Origami solves rocket fuel tank problem

Rocket fuel tank

Automobile fuel is in a tank, exiting towards the engine through a pipeline at its lowest point – gravity ensures that you will be able to use every last drop. In space it is more complicated because, whether liquid or gaseous, fuel tends to spread throughout the tank, as there is not enough gravity to pull it in any direction. The outlet used today consists of movable metal plates, which close as fuel is used. It has worked, but far from ideal, with serious constraints for very small or very large ships. And tanks in the shape of inflatable balloons never worked satisfactorily, tearing up very quickly.
Kjell Westra and his colleagues at the University of Washington, USA, say they have now found the definitive solution to this problem. They created a fuel tank for spacecraft using the Japanese folding technique, called origami, applied to a high-strength industrial plastic.

Origami bellows

Interestingly, while the fuel balloons tend to tear, the origami folds spread stresses in the material, making it less likely to tear. Simple as that, with no need for disruptive innovation. “The best solutions are those that are already ready and that you can transfer to what you’re working on,” recognizes Westra.

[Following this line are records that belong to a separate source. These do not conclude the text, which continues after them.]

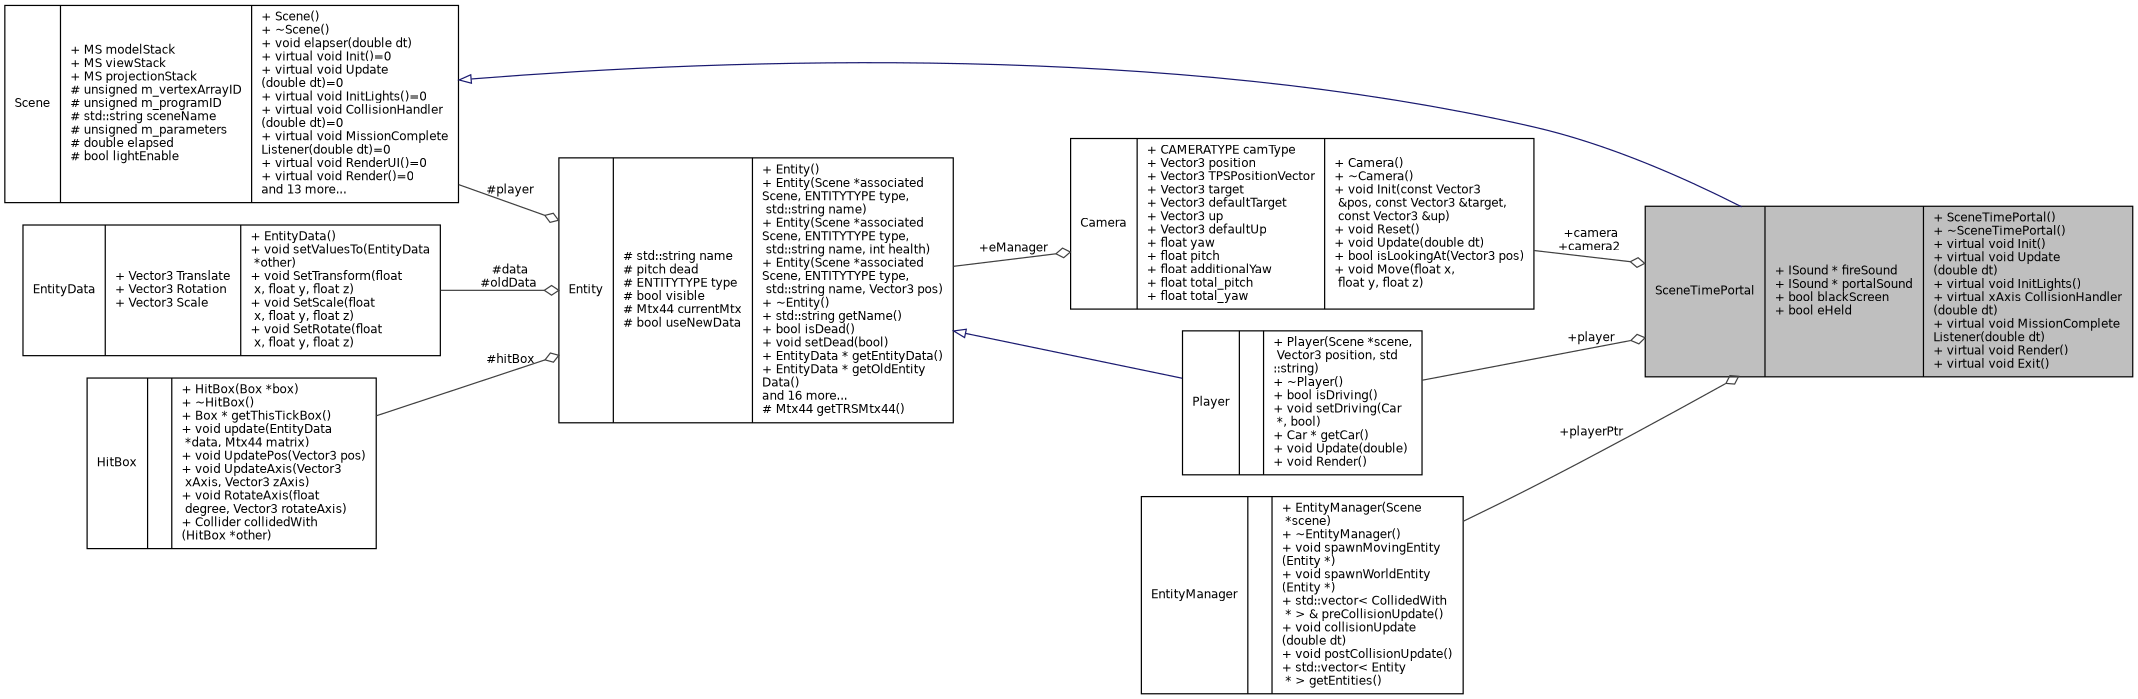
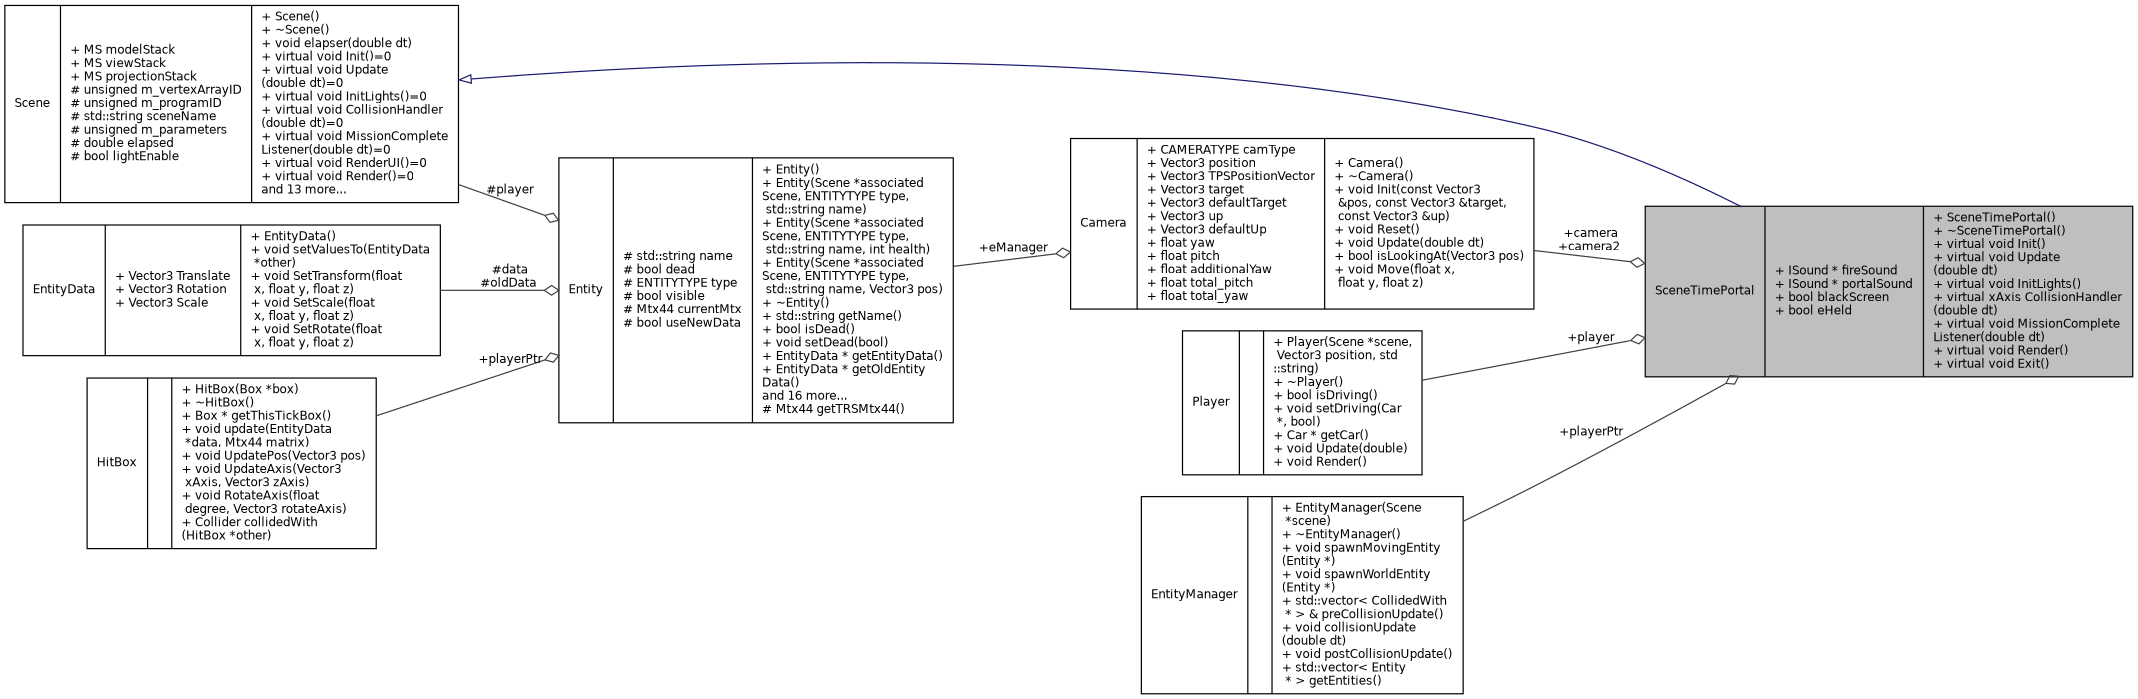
  digraph {
    rankdir=LR
    node [color=black fillcolor=white fontname=Helvetica fontsize=10 shape=record style=filled]
    edge [color=grey25 fontname=Helvetica fontsize=10 labelfontname=Helvetica labelfontsize=10 style=solid arrowhead=odiamond]
    n1 [fillcolor=grey75 fontcolor=black height=0.2 label="{SceneTimePortal\n|+ ISound * fireSound\l+ ISound * portalSound\l+ bool blackScreen\l+ bool eHeld\l|+  SceneTimePortal()\l+  ~SceneTimePortal()\l+ virtual void Init()\l+ virtual void Update\l(double dt)\l+ virtual void InitLights()\l+ virtual xAxis CollisionHandler\l(double dt)\l+ virtual void MissionComplete\lListener(double dt)\l+ virtual void Render()\l+ virtual void Exit()\l}" width=0.4]
    n2 [height=0.2 label="{Scene\n|+ MS modelStack\l+ MS viewStack\l+ MS projectionStack\l# unsigned m_vertexArrayID\l# unsigned m_programID\l# std::string sceneName\l# unsigned m_parameters\l# double elapsed\l# bool lightEnable\l|+  Scene()\l+  ~Scene()\l+ void elapser(double dt)\l+ virtual void Init()=0\l+ virtual void Update\l(double dt)=0\l+ virtual void InitLights()=0\l+ virtual void CollisionHandler\l(double dt)=0\l+ virtual void MissionComplete\lListener(double dt)=0\l+ virtual void RenderUI()=0\l+ virtual void Render()=0\land 13 more...\l}" width=0.4]
-   n3 [height=0.2 label="{Entity\n|# std::string name\l# pitch dead\l# ENTITYTYPE type\l# bool visible\l# Mtx44 currentMtx\l# bool useNewData\l|+  Entity()\l+  Entity(Scene *associated\lScene, ENTITYTYPE type,\l std::string name)\l+  Entity(Scene *associated\lScene, ENTITYTYPE type,\l std::string name, int health)\l+  Entity(Scene *associated\lScene, ENTITYTYPE type,\l std::string name, Vector3 pos)\l+  ~Entity()\l+ std::string getName()\l+ bool isDead()\l+ void setDead(bool)\l+ EntityData * getEntityData()\l+ EntityData * getOldEntity\lData()\land 16 more...\l# Mtx44 getTRSMtx44()\l}" width=0.4]
+   n3 [height=0.2 label="{Entity\n|# std::string name\l# bool dead\l# ENTITYTYPE type\l# bool visible\l# Mtx44 currentMtx\l# bool useNewData\l|+  Entity()\l+  Entity(Scene *associated\lScene, ENTITYTYPE type,\l std::string name)\l+  Entity(Scene *associated\lScene, ENTITYTYPE type,\l std::string name, int health)\l+  Entity(Scene *associated\lScene, ENTITYTYPE type,\l std::string name, Vector3 pos)\l+  ~Entity()\l+ std::string getName()\l+ bool isDead()\l+ void setDead(bool)\l+ EntityData * getEntityData()\l+ EntityData * getOldEntity\lData()\land 16 more...\l# Mtx44 getTRSMtx44()\l}" width=0.4]
    n4 [height=0.2 label="{Camera\n|+ CAMERATYPE camType\l+ Vector3 position\l+ Vector3 TPSPositionVector\l+ Vector3 target\l+ Vector3 defaultTarget\l+ Vector3 up\l+ Vector3 defaultUp\l+ float yaw\l+ float pitch\l+ float additionalYaw\l+ float total_pitch\l+ float total_yaw\l|+  Camera()\l+  ~Camera()\l+ void Init(const Vector3\l &pos, const Vector3 &target,\l const Vector3 &up)\l+ void Reset()\l+ void Update(double dt)\l+ bool isLookingAt(Vector3 pos)\l+ void Move(float x,\l float y, float z)\l}" width=0.4]
    n5 [height=0.2 label="{Player\n||+  Player(Scene *scene,\l Vector3 position, std\l::string)\l+  ~Player()\l+ bool isDriving()\l+ void setDriving(Car\l *, bool)\l+ Car * getCar()\l+ void Update(double)\l+ void Render()\l}" width=0.4]
    n6 [height=0.2 label="{EntityManager\n||+  EntityManager(Scene\l *scene)\l+  ~EntityManager()\l+ void spawnMovingEntity\l(Entity *)\l+ void spawnWorldEntity\l(Entity *)\l+ std::vector\< CollidedWith\l * \> & preCollisionUpdate()\l+ void collisionUpdate\l(double dt)\l+ void postCollisionUpdate()\l+ std::vector\< Entity\l * \> getEntities()\l}" width=0.4]
    n7 [height=0.2 label="{EntityData\n|+ Vector3 Translate\l+ Vector3 Rotation\l+ Vector3 Scale\l|+  EntityData()\l+ void setValuesTo(EntityData\l *other)\l+ void SetTransform(float\l x, float y, float z)\l+ void SetScale(float\l x, float y, float z)\l+ void SetRotate(float\l x, float y, float z)\l}" width=0.4]
    n8 [height=0.2 label="{HitBox\n||+  HitBox(Box *box)\l+  ~HitBox()\l+ Box * getThisTickBox()\l+ void update(EntityData\l *data, Mtx44 matrix)\l+ void UpdatePos(Vector3 pos)\l+ void UpdateAxis(Vector3\l xAxis, Vector3 zAxis)\l+ void RotateAxis(float\l degree, Vector3 rotateAxis)\l+ Collider collidedWith\l(HitBox *other)\l}" width=0.4]
    n2 -> n1 [arrowtail=onormal color=midnightblue dir=back arrowhead=""]
    n2 -> n3 [label=" #player"]
    n3 -> n4 [label=" +eManager"]
-   n3 -> n5 [arrowtail=onormal color=midnightblue dir=back arrowhead=""]
    n4 -> n1 [label=" +camera\n+camera2"]
    n5 -> n1 [label=" +player"]
    n6 -> n1 [label=" +playerPtr"]
    n7 -> n3 [label=" #data\n#oldData"]
-   n8 -> n3 [label=" #hitBox"]
+   n8 -> n3 [label=" +playerPtr"]
  }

After folding the plastic following instructions in a video he saw on Youtube, the researcher tested it in liquid nitrogen , at -196 ºC. The fuel bladder can be compressed at least 100 times without breaking or leaking, even in the extreme cold. And because it works like a bellows, it can expel every last breath of fuel. The researcher is now starting to conduct more rigorous tests and is preparing to do tests with liquid hydrogen (-253 ° C), in addition to comparing the flow rates of his bladder with current systems.